I don’t know from your email if you are sure the pike was still attached. It is impossible to know if a tethered pike with hooks in the mouth will free itself. It is quite likely that it will throw the hooks when thrashing around. We have all lost a fish to a poor hook hold. A pikes mouth is hard and bony and the hook hold is rarely firmly set. Hooks will often fall out of the mouth when the pressure is off. I’ve caught plenty of pike where the hooks fall out when the pike is in the net.
If the hooks are in the pike’s throat, which is soft and fleshy, then the chances are the hooks will stay there and the pike will starve. The pike could well bite through the line so it won’t necessarily be tethered. I have caught a few pike that have had another trace down the throat which I have managed to remove. This proves the pike will try to feed, but it is pot luck if the pike is caught and the hooks removed.
A Very Unfortunate Side Effect
As hard as we try to reduce the chances of leaving a rig in a pike, events like this will happen to all pikers at some time. It is a very unfortunate, and hopefully rare, side effect of piking. When it happens you should try to identify the cause or accept that you were just unlucky. Take steps to prevent it happening again if you can.
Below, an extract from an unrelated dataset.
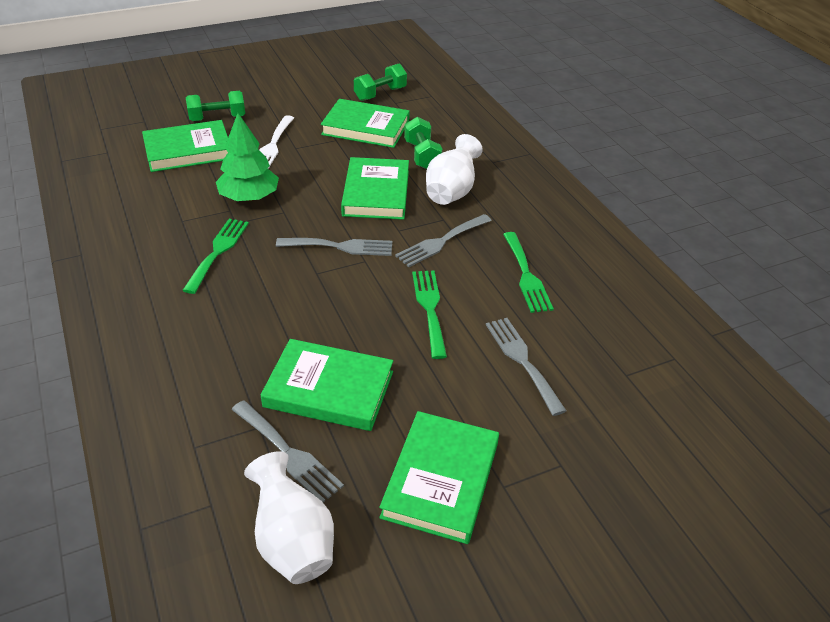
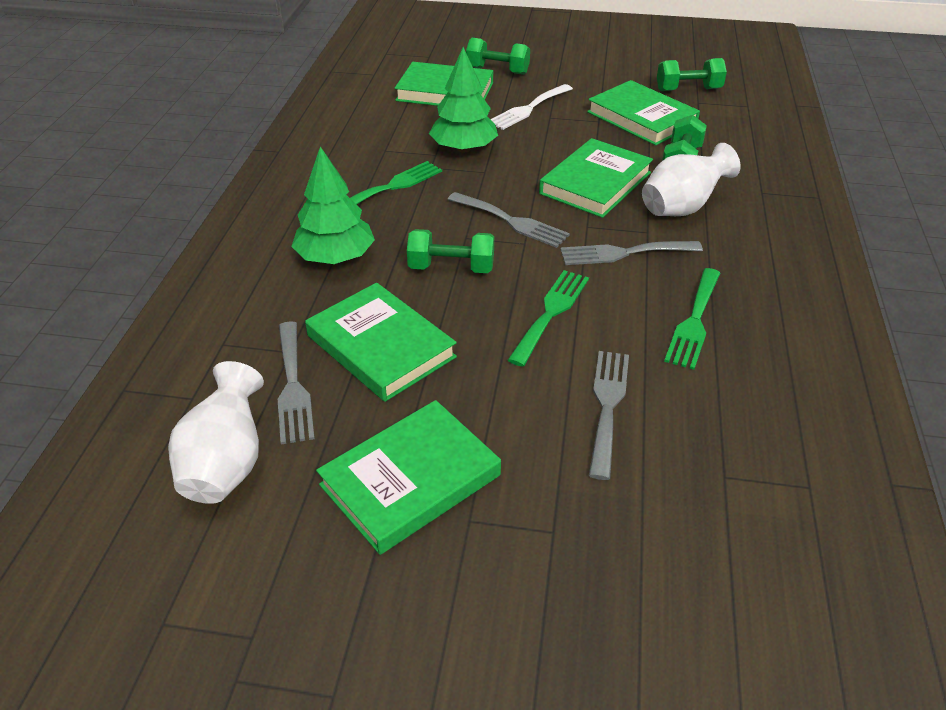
camera: 35 degrees right, 0 degrees up
(225, 331) = (335, 257): none -> green tree
(327, 302) = (451, 268): none -> green dumbbell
If all of this makes you feel sombre, we should celebrate the fact that, thanks to pikers and organisations like the Pike Anglers Club, this wonderful species is in a much better position than it was a generation or two ago. Many angling clubs have changed their policies to insist pike are returned. Thanks to education on the correct way to unhook pike and improved treatment when they are on the bank, I’d like to think most pike that are caught are now returned unharmed.
Thanks for the question Scott and good fishing.